- _Excerpted data_:

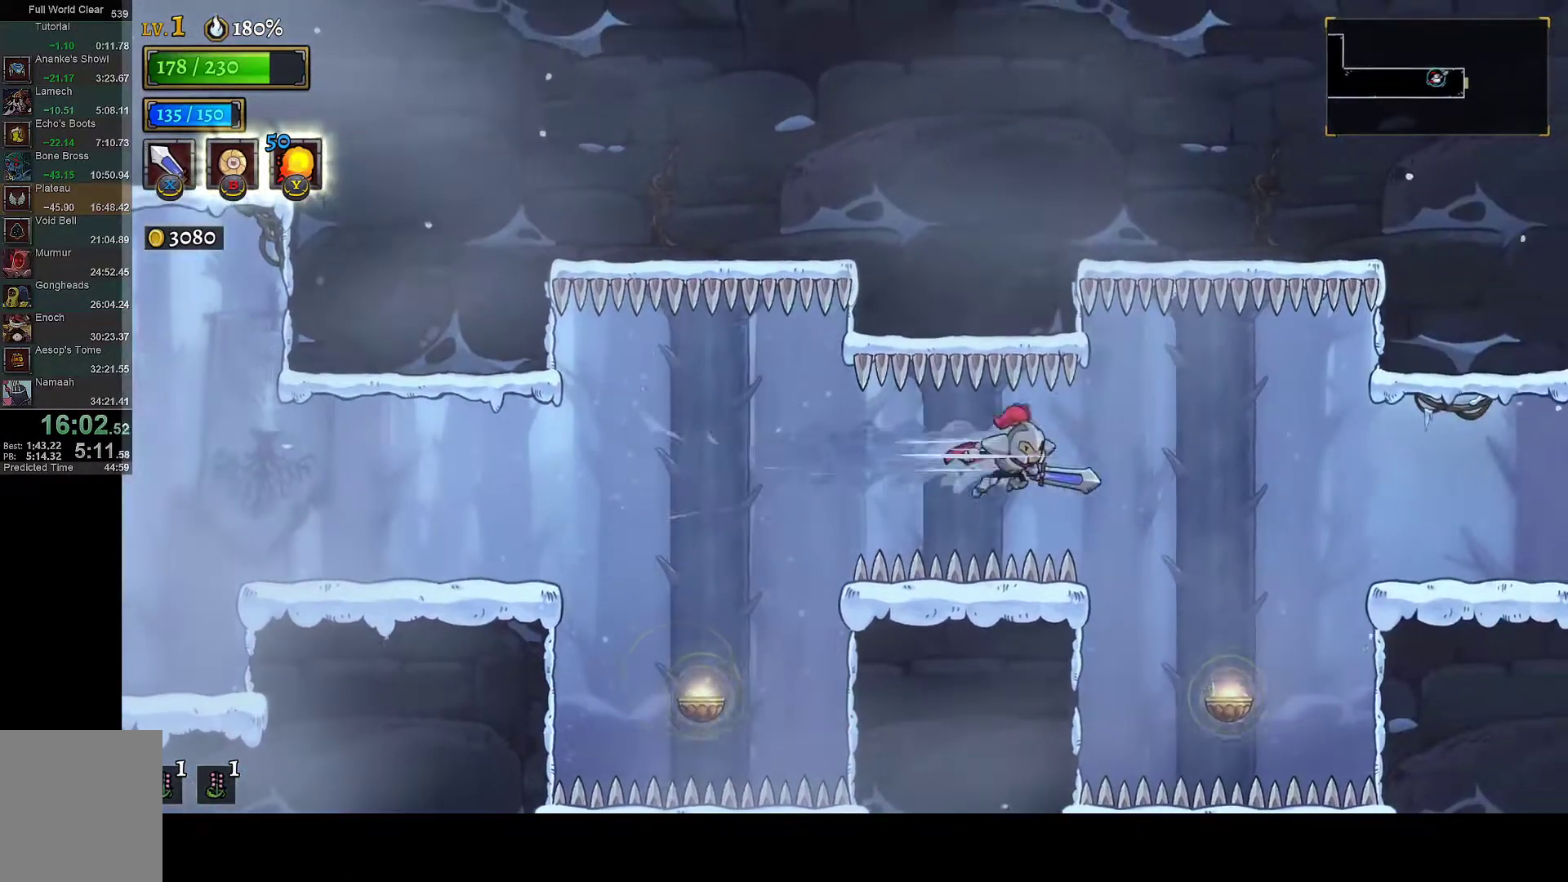
{"buttons": ["R2", "DPAD_RIGHT"], "left_stick": "center", "right_stick": "center", "button_events": [[400, "R2", "down"]]}
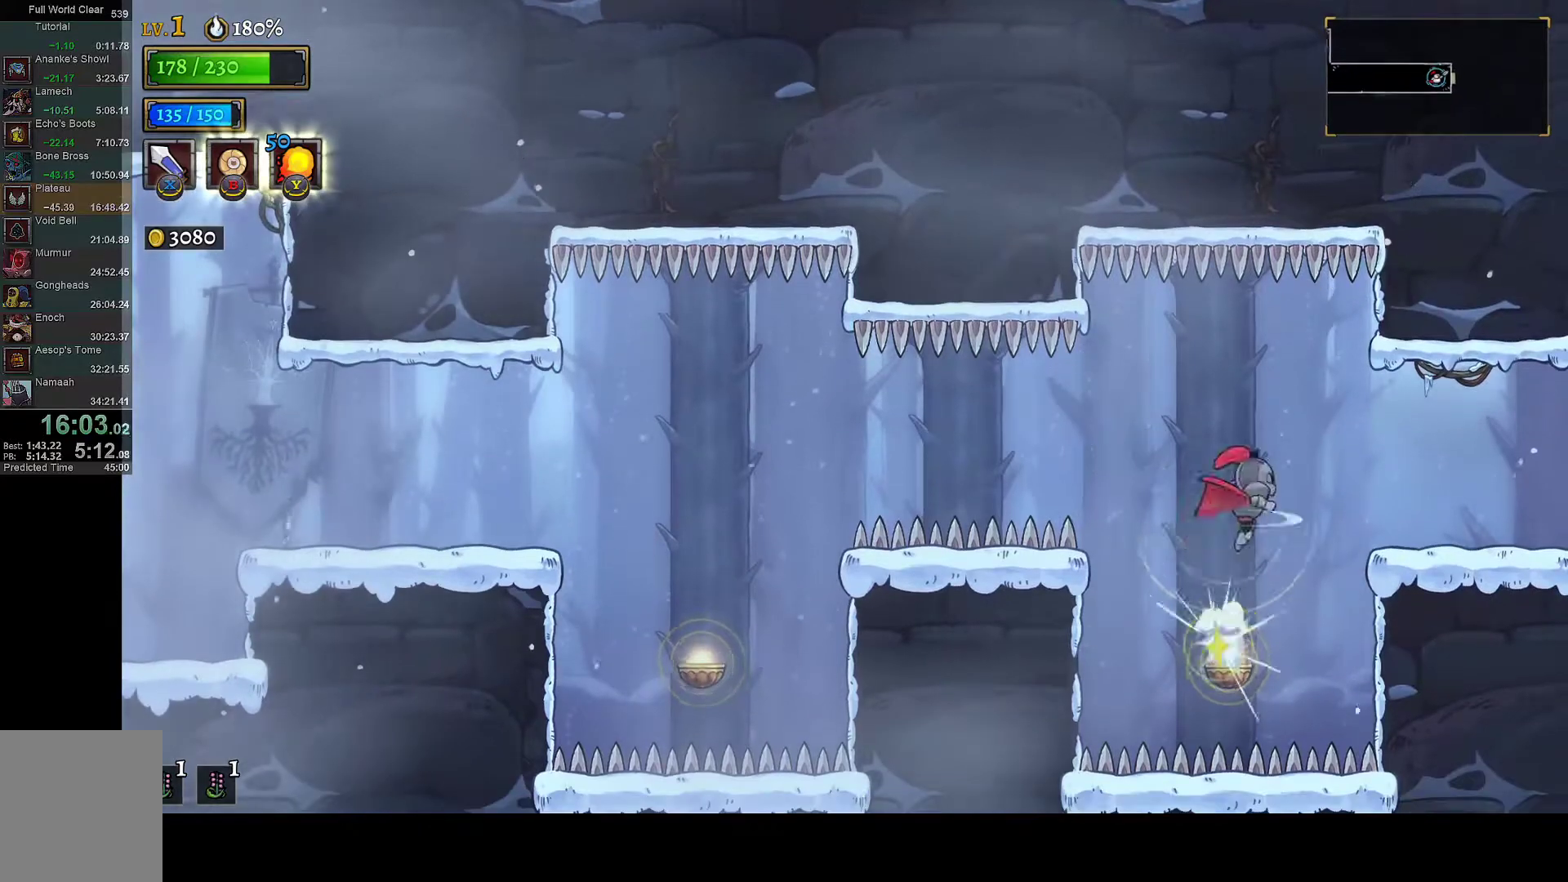
{"buttons": ["DPAD_RIGHT"], "left_stick": "center", "right_stick": "center", "button_events": [[17, "R1", "down"], [33, "R2", "up"], [83, "R1", "up"]]}
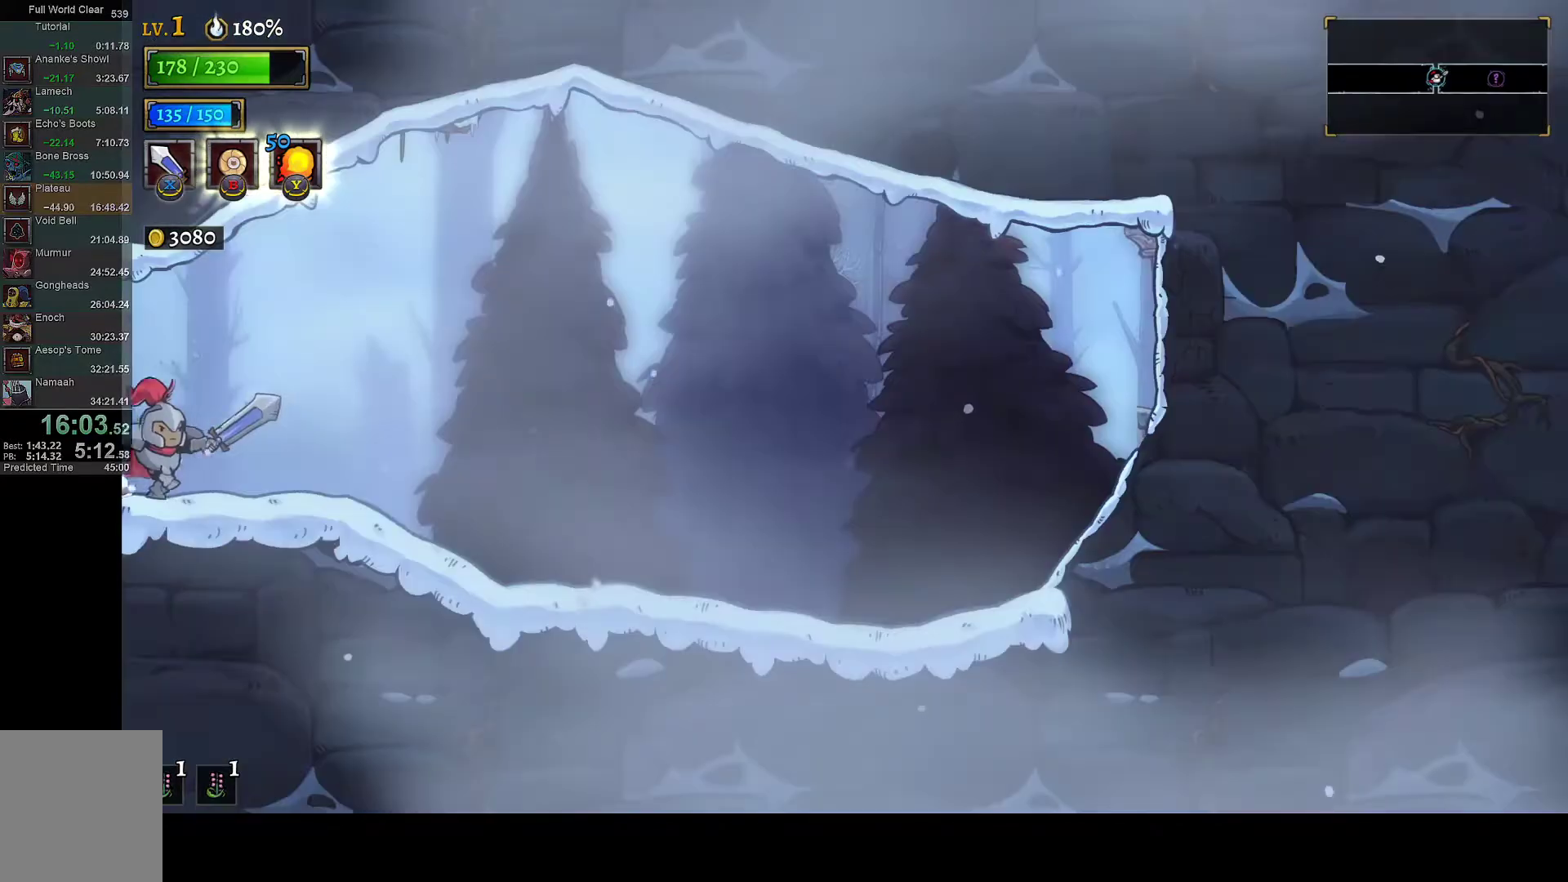
{"buttons": ["DPAD_LEFT"], "left_stick": "center", "right_stick": "center", "button_events": [[150, "DPAD_RIGHT", "up"], [317, "DPAD_RIGHT", "down"], [450, "DPAD_RIGHT", "up"], [500, "DPAD_LEFT", "down"]]}
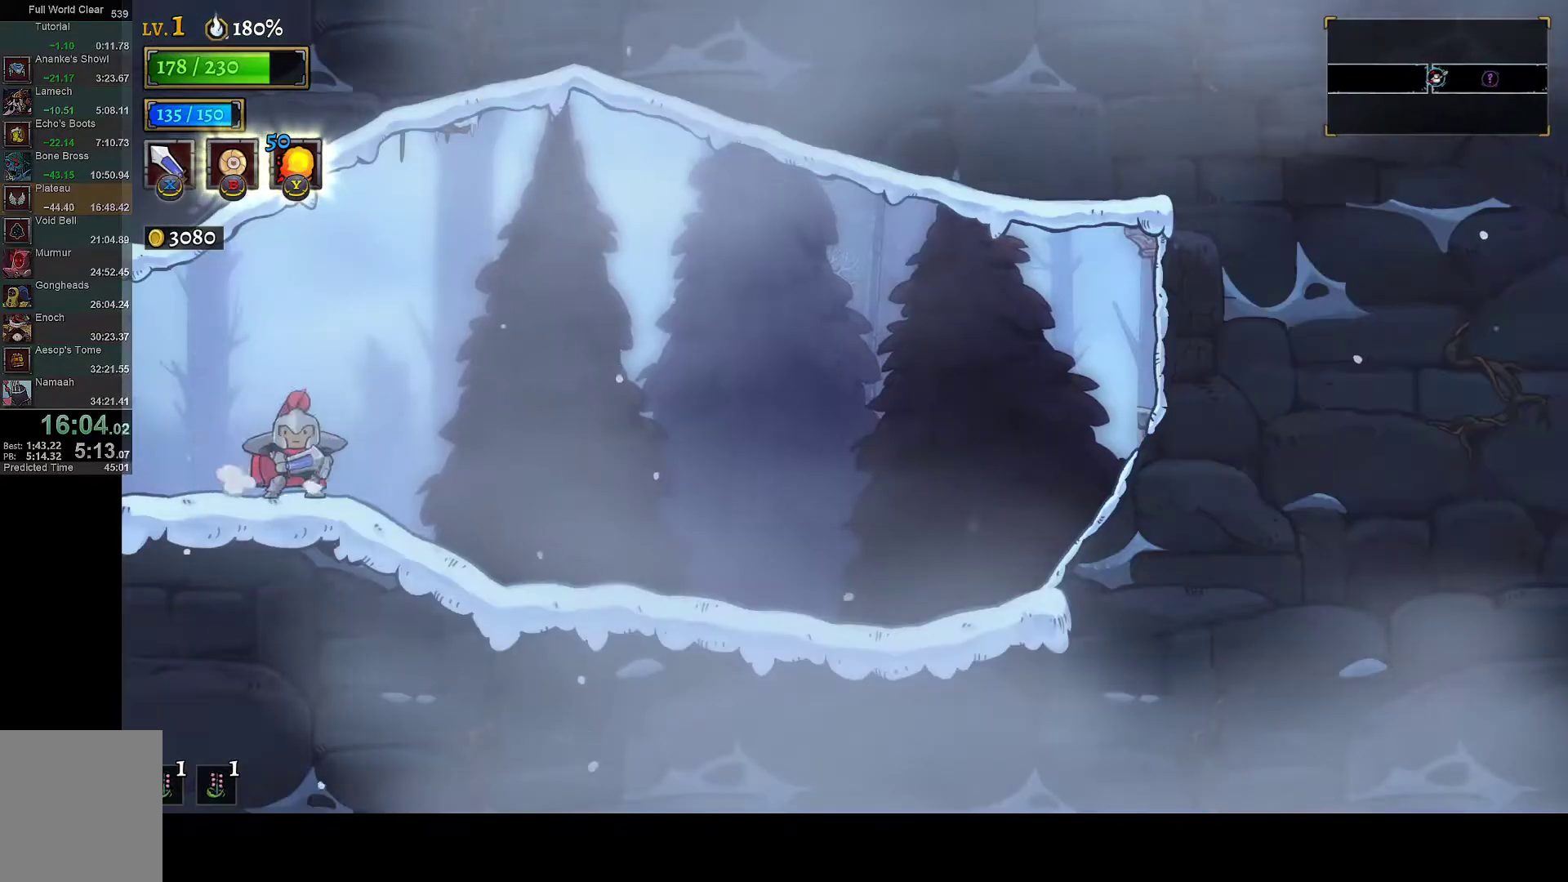
{"buttons": [], "left_stick": "center", "right_stick": "center", "button_events": [[483, "DPAD_LEFT", "up"]]}
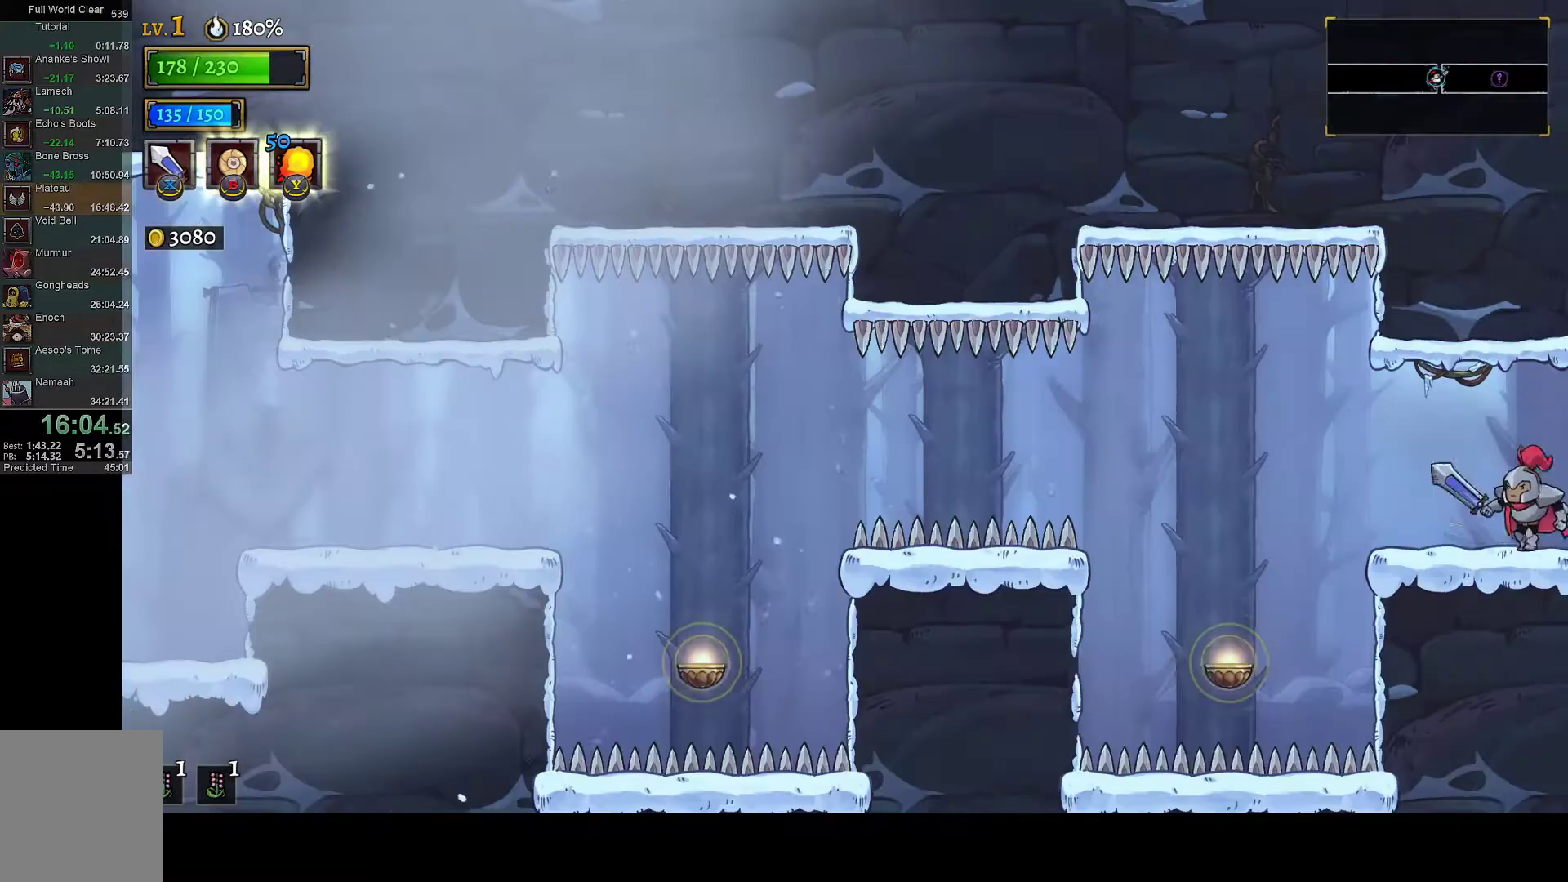
{"buttons": [], "left_stick": "center", "right_stick": "center", "button_events": [[267, "DPAD_LEFT", "down"], [317, "L1", "down"], [383, "L1", "up"], [433, "DPAD_LEFT", "up"]]}
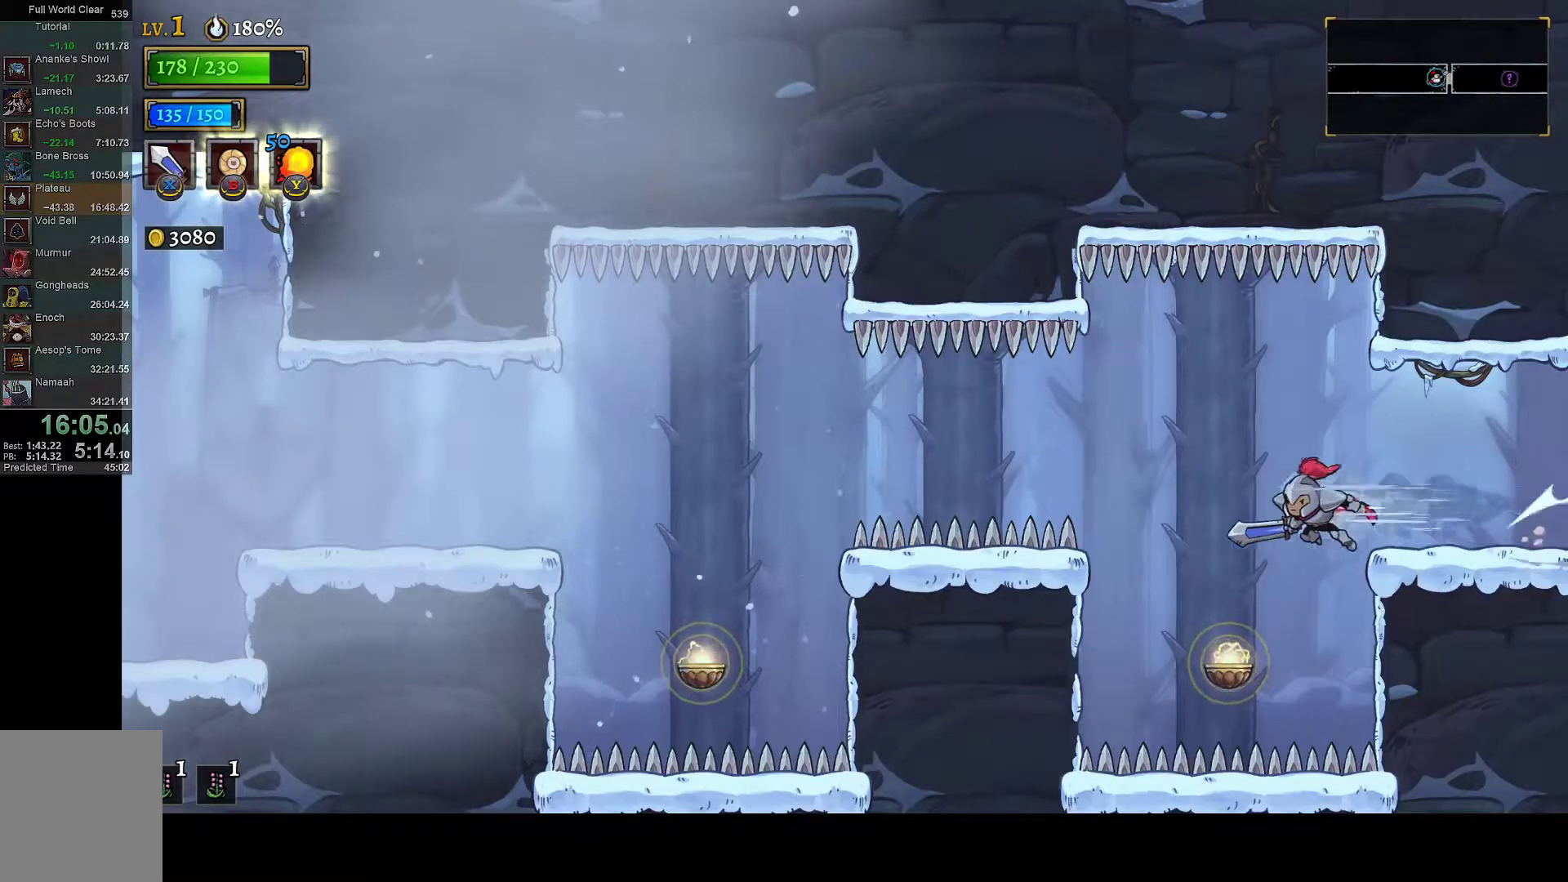
{"buttons": ["DPAD_LEFT"], "left_stick": "center", "right_stick": "center", "button_events": [[367, "R2", "down"], [483, "DPAD_LEFT", "down"], [483, "R2", "up"]]}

- _Exercise_: Figure out the number of lines above in which the string "down" appears. Only the number should be given.

- _Response to the task_: 5